PASSAGE SHOWN section start

NO2 is mostly released into the atmosphere by the photochemical oxidation, combustion of fossil fuels that contain nitric oxide, soils, and plants7,32. Nitrogen dioxide is a highly reactive gas that reacts with various substances in the atmosphere to generate particulate matter (PM), ground-level ozone, and acid rain. Nitrogen dioxides have important consequences for both human health and climate32.

PASSAGE SHOWN section end
ENTRIES SHOWN section start

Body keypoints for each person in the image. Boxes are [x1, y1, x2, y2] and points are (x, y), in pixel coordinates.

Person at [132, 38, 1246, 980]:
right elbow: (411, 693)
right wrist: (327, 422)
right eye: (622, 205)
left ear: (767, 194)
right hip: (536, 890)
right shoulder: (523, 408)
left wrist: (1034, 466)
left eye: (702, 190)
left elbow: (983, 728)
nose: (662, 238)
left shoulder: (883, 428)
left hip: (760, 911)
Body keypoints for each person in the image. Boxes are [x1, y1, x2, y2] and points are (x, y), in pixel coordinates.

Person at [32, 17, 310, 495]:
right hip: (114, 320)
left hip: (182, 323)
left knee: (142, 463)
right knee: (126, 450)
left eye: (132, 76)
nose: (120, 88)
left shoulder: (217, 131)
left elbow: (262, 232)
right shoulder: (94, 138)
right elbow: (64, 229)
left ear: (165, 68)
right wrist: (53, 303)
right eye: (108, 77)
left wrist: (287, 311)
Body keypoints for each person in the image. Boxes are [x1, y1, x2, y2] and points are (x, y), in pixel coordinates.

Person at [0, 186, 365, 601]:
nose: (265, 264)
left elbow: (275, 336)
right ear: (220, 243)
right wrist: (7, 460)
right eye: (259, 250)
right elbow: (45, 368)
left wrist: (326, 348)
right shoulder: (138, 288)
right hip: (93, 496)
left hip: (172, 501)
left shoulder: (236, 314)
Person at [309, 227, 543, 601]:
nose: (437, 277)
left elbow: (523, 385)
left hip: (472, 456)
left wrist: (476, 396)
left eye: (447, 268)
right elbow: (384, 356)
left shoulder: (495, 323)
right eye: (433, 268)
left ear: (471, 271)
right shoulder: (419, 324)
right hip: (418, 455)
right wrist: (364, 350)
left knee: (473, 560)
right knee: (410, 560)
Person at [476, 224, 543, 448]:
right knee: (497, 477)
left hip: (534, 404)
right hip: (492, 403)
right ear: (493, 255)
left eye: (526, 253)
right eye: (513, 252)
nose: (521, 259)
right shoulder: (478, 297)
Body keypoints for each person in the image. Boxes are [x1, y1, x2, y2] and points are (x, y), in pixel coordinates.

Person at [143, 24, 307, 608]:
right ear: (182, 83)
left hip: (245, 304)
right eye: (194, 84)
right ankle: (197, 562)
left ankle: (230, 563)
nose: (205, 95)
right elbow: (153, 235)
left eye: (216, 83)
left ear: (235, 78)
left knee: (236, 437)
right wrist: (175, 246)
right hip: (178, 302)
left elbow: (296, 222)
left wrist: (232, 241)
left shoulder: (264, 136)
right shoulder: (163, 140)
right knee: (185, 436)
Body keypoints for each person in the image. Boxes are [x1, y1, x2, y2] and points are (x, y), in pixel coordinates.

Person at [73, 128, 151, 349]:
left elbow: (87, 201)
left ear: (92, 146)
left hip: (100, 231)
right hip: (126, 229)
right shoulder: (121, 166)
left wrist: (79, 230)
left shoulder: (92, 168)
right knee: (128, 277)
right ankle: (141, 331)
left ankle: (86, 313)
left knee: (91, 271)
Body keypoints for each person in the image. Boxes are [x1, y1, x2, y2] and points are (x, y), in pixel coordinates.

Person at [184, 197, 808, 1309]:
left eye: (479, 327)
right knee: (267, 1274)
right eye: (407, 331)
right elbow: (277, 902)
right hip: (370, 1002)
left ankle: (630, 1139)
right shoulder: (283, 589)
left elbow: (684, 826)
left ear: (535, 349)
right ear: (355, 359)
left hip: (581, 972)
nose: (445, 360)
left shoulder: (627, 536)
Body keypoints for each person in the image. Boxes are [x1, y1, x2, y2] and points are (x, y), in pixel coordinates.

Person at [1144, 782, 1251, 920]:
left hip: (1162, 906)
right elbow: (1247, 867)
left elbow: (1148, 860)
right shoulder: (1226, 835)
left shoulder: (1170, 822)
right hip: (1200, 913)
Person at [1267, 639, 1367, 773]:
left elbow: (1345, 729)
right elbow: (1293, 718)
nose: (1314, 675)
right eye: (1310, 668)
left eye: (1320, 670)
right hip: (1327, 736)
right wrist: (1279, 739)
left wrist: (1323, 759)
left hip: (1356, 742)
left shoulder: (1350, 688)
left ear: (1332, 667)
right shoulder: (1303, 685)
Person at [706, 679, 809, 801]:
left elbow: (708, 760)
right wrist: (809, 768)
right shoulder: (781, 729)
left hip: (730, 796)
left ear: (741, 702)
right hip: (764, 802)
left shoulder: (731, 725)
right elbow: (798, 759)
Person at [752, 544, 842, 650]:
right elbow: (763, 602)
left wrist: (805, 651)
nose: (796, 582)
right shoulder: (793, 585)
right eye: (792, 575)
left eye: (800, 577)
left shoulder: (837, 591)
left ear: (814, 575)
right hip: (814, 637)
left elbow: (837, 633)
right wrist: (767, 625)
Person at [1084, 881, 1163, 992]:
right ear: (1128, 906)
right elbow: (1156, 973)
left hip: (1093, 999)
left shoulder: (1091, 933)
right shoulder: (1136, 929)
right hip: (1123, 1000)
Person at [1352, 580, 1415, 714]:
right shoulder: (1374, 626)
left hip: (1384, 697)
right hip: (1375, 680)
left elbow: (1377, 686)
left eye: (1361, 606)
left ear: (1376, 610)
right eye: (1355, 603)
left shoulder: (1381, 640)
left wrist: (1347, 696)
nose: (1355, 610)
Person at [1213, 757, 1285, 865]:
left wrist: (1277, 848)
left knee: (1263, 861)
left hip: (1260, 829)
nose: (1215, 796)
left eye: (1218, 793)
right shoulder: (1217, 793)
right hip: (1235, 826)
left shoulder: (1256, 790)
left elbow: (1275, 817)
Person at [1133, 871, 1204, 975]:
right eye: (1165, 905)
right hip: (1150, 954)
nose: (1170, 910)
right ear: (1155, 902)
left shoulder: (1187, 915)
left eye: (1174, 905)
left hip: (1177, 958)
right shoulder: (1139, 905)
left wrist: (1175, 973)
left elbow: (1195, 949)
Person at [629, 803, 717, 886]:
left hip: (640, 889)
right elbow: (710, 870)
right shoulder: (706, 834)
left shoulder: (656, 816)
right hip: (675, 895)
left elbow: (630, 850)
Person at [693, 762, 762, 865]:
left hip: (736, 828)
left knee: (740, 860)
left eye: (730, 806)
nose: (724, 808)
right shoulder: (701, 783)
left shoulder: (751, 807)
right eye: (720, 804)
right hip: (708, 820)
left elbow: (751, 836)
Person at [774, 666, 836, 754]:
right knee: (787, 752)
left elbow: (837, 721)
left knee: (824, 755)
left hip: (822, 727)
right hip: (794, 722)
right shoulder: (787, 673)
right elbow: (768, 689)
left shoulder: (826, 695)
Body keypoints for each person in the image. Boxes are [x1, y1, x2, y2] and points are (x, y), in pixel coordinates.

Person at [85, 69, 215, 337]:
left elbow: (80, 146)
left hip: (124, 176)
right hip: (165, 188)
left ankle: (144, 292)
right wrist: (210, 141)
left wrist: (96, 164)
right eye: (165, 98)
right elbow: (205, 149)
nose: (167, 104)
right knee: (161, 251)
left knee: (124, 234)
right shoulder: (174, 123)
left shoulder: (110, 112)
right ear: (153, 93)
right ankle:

ENTRIES SHOWN section end

QUESTIONS –
1) Answer these questions about the passage on nitrogen dioxide:
(a) What kind of gas is nitrogen dioxide said to be?
(b) What three things does it generate when it reacts with substances in the atmosphere?
(c) For which two things does it have important consequences?
2) Can you extract from the passage on nitrogen dioxide the part that opens with the words containing "NO2 is mostly" and closes with "health and climate32."?
3) Which sources does the passage on nitrogen dioxide name for the release of NO2 into the atmosphere? List every one.

TASK RESPONSES –
1)
(a) A highly reactive gas.
(b) Particulate matter (PM), ground-level ozone, and acid rain.
(c) Human health and climate.

2)
NO2 is mostly released into the atmosphere by the photochemical oxidation, combustion of fossil fuels that contain nitric oxide, soils, and plants7,32. Nitrogen dioxide is a highly reactive gas that reacts with various substances in the atmosphere to generate particulate matter (PM), ground-level ozone, and acid rain. Nitrogen dioxides have important consequences for both human health and climate32.

3)
- Photochemical oxidation
- Combustion of fossil fuels that contain nitric oxide
- Soils
- Plants